Supplied text:
When the light of our eyes is away,
What glory remains upon May,
What blessing of song is thereon
If we drink not the light of his laughter?
'A Dark Month'
This quote from the poem is not meant to refer to cancer specifically, although it seems to deal with the death of a child; this is an unhappy outcome sometimes even today of this dread disease. But it seems so apt, just like the passage I quoted at the beginning of the diary. And here is the paradox: a portion of the passage was quoted at the memorial service for Sydney Farber, who had died earlier of a heart attack. The meaning was clearly to invert the moment, as the speaker implied that it was cancer that was soon to be dead, thanks in part to the pioneering efforts of Dr Farber. But clearly, forty years later cancer is not dead, and maybe never will be, until, like what the poem really means, this death will be with us always until it is we humans who finally die at the end of the world. Only then I think, at the final end, will the world see the last of Karkinos.

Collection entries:

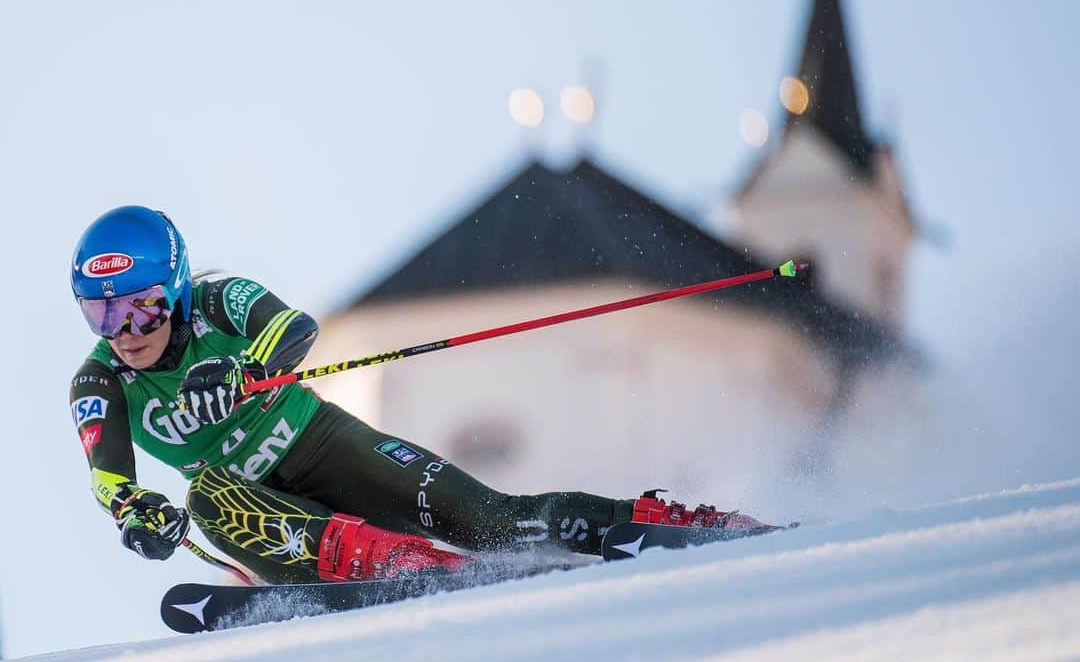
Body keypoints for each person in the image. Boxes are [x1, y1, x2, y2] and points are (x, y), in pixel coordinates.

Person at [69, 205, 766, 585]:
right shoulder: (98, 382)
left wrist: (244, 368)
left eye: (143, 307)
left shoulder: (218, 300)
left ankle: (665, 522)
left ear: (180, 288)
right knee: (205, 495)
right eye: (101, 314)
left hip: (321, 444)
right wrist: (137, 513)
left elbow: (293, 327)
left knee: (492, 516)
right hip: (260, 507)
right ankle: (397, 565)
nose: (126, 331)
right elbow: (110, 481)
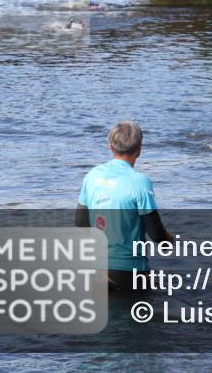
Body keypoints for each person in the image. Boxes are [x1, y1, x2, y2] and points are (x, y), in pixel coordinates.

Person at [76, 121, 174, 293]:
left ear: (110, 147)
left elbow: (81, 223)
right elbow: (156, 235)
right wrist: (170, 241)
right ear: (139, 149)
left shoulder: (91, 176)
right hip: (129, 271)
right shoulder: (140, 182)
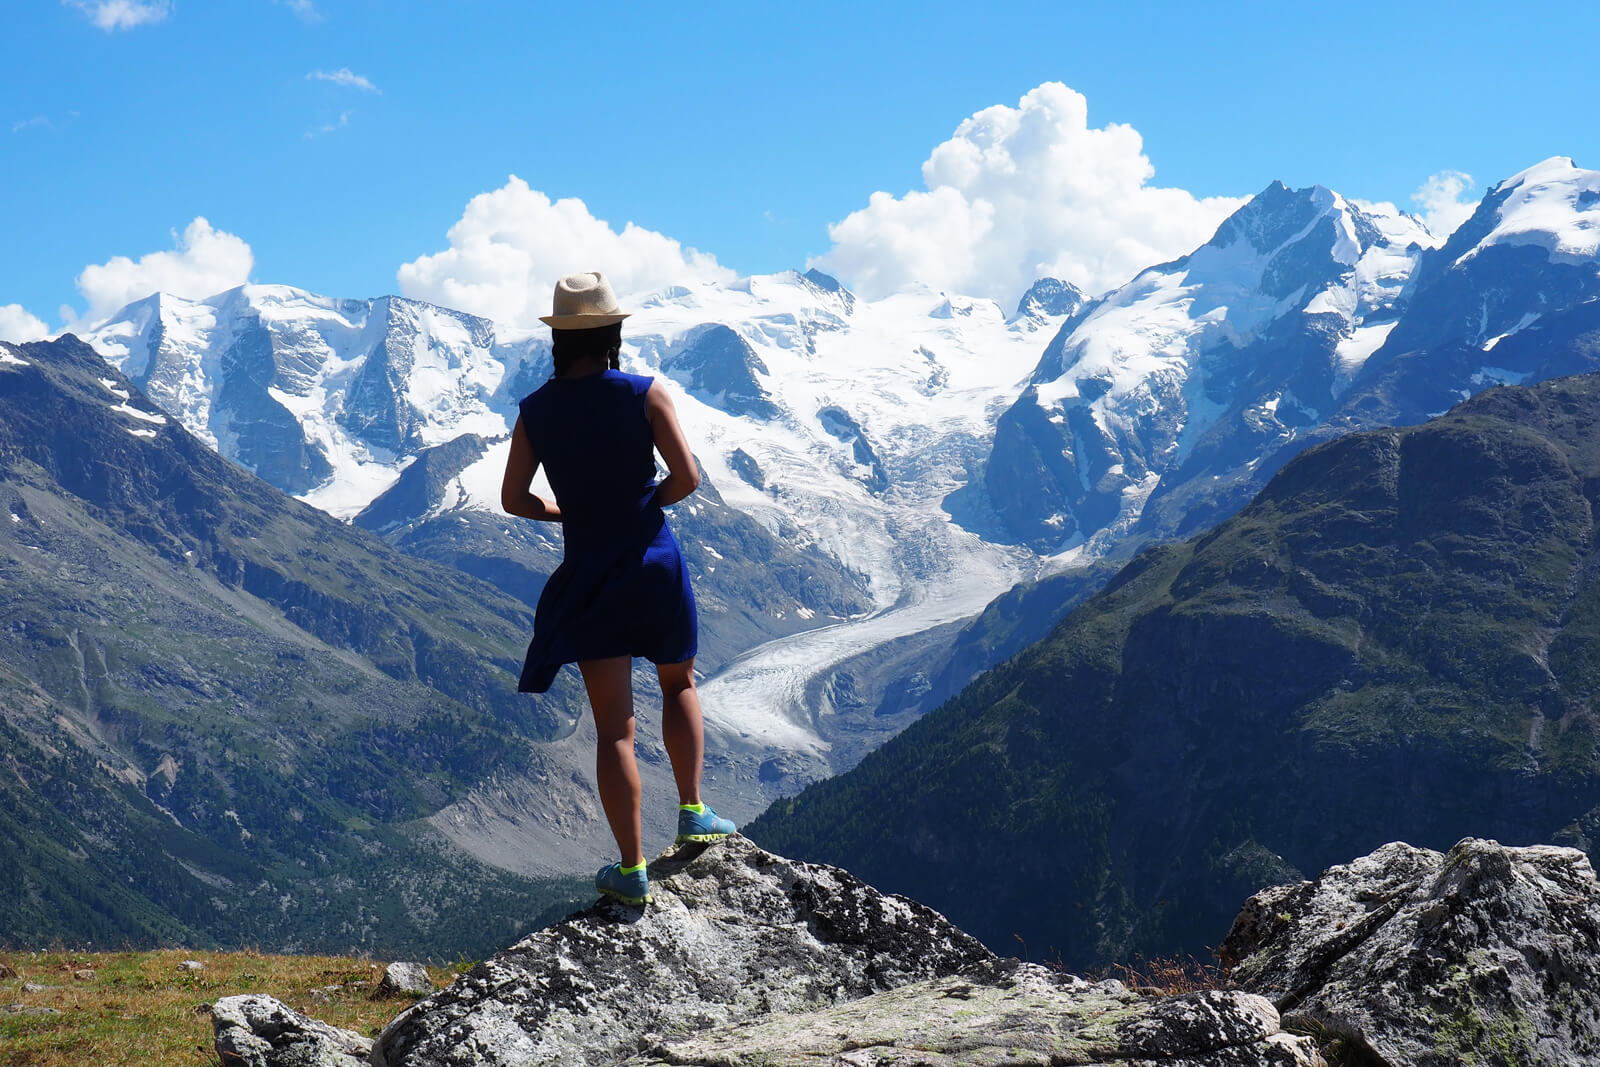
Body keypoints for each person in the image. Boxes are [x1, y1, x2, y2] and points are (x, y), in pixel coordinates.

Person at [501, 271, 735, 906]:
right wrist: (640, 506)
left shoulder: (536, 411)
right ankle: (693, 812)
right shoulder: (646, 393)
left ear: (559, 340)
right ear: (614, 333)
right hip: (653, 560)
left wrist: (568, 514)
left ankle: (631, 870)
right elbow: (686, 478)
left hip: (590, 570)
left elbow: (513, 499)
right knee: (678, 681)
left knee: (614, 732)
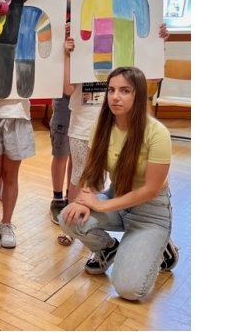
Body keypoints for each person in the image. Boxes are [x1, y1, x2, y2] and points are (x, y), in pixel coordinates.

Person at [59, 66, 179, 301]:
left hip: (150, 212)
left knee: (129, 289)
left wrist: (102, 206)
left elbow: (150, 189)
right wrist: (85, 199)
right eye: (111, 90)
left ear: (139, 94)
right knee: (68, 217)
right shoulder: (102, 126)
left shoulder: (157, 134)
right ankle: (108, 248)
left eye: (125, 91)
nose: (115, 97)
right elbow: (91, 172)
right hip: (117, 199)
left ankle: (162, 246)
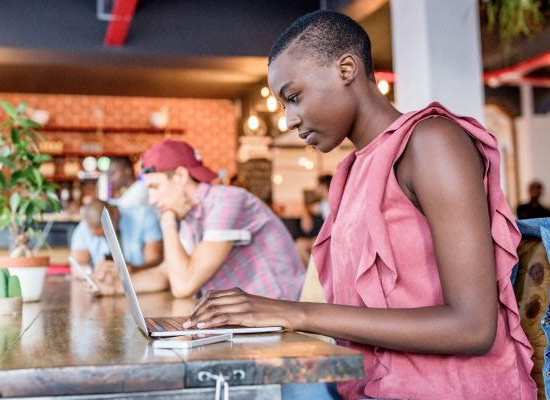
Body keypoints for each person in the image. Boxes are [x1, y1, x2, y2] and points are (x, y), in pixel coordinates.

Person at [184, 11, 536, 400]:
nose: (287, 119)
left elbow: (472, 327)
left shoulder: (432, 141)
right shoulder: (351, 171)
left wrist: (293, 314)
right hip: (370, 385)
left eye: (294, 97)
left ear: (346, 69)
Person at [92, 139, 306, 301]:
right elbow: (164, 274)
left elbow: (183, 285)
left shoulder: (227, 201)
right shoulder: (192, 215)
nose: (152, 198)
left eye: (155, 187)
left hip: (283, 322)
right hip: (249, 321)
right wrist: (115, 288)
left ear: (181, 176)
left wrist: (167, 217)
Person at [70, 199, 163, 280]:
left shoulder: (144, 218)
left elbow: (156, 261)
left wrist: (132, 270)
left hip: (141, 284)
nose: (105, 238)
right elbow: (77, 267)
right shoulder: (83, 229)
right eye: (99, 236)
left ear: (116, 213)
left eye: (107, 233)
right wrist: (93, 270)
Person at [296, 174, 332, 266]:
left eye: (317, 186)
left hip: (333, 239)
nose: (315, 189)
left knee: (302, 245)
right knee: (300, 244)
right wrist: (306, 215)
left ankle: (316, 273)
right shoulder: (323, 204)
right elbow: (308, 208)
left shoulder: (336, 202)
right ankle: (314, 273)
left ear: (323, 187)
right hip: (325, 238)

Task statement:
In the supplied text, what caused Sydney Farber's death? Draw only on the supplied text and set the records aside.

The answer:
A heart attack.